The best sources of vitamin C are fruits and vegetables and products made from them.
Some examples are:

  • Citrus fruits
  • Potatoes
  • Cabbage
  • Spinach
  • Tomatoes

Sea buckthorn berries and their juice, parsley, blackcurrants and peppers have a particularly high vitamin C content.


Vitamin C deficiency

sick woman sitting on a chair, drinking tea

A vitamin C deficiency is very rare nowadays. Our daily supply can be easily covered with normal food. In the past, vitamin C deficiency was more common and was known as “sailor’s disease” or “scurvy”. In those days, seamen were on the road for months and their diets consisted largely of preserved meats and dried biscuit products. Their teeth fell out, dark spots formed all over their bodies and skin bleeding occurred. This led to numerous deaths without any apparent reason for the sailors. Later it was discovered that vitamin C deficiency was the cause. From then on, the seamen took sauerkraut to sea and, would stock up on fruit and vegetables whenever they were at shore. This brought an end to the “sailor’s disease”.

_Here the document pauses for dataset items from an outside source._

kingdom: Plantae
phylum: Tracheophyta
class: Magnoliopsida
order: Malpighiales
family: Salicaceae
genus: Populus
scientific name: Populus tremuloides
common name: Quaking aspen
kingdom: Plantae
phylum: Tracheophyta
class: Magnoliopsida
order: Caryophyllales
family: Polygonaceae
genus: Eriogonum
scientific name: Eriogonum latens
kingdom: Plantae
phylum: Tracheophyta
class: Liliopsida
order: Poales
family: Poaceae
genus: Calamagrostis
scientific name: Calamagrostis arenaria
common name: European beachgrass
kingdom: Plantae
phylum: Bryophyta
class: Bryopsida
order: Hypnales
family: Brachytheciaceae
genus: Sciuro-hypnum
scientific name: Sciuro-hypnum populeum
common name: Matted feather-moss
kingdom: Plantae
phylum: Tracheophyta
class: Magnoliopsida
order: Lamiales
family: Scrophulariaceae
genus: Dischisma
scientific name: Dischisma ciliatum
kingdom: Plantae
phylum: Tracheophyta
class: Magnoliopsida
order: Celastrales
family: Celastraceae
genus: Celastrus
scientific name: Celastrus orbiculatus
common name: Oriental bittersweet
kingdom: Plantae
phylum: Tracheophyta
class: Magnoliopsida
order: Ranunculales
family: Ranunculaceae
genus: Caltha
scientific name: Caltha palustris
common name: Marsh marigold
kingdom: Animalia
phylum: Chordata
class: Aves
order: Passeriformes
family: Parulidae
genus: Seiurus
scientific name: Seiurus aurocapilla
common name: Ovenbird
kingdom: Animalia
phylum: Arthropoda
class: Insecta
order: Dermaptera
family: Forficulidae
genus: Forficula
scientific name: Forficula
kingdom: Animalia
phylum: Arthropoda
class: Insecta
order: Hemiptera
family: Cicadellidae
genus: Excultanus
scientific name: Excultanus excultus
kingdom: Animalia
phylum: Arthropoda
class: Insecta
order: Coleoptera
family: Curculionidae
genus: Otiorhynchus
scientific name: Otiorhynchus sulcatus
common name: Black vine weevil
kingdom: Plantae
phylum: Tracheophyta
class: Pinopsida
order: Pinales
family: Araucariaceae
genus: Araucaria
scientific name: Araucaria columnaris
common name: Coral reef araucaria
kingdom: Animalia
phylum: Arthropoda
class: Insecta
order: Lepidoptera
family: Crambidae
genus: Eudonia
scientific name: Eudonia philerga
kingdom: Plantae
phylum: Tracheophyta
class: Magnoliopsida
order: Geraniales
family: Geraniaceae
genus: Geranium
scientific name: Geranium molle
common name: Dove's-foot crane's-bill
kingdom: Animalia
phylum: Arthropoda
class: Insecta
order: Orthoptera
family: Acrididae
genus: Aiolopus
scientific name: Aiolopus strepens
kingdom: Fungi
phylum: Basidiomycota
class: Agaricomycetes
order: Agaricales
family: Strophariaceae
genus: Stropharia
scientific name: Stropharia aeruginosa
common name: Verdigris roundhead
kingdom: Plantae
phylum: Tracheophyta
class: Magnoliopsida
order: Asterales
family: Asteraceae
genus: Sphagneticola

Tips for getting enough vitamin C

  1. 5 a day rule: eat 3 portions of vegetables and 2 portions of fruit a day
  2. Add fruit and/or vegetables to each meal to achieve the above “5 a day” rule
  3. Fruit and vegetables should only be washed briefly under running water in order to minimise vitamin loss
  4. Use vitamin-saving cooking methods such as steaming

“You can cover your daily requirement with 75 grams of pepper and 125 ml orange juice”


Conclusion

If you eat a balanced and varied diet, you do not need to worry about vitamin C deficiency. The tips for an optimal vitamin C supply will help you. You don’t want to think about it? Then take a look at our individual nutrition plans. The recipes are guaranteed to meet your vitamin C requirements and taste great.


Frequently asked questions and answers

Vitamin C is important for many metabolic processes. It is important for the building of connective tissue, teeth and bones. Vitamin C is also an antioxidant, which means it protects the cells from free radicals. Vitamin C is also an essential component of our immune system. The vitamin also inhibits the formation of nitrosamines, which cause cancer, and improves the absorption of iron from plant foods.

If you consume more than 3-4 g of vitamin C per day this can cause gastrointestinal complaints and diarrhoea. Otherwise there is no danger. Exceptions are people who suffer from kidney damage or an iron utilization disorder, or have a predisposition for urinary or kidney stones. But here too, quantities of up to 1 g per day shouldn’t cause any harmful side effects.

There is no scientific evidence that taking vitamin C tablets protects against colds. Therefore no general recommendation is made in this regard. However, the situation is different for people under heavy physical strain or in cold environments. They have been shown to have a lower risk of illness by taking vitamin C supplements.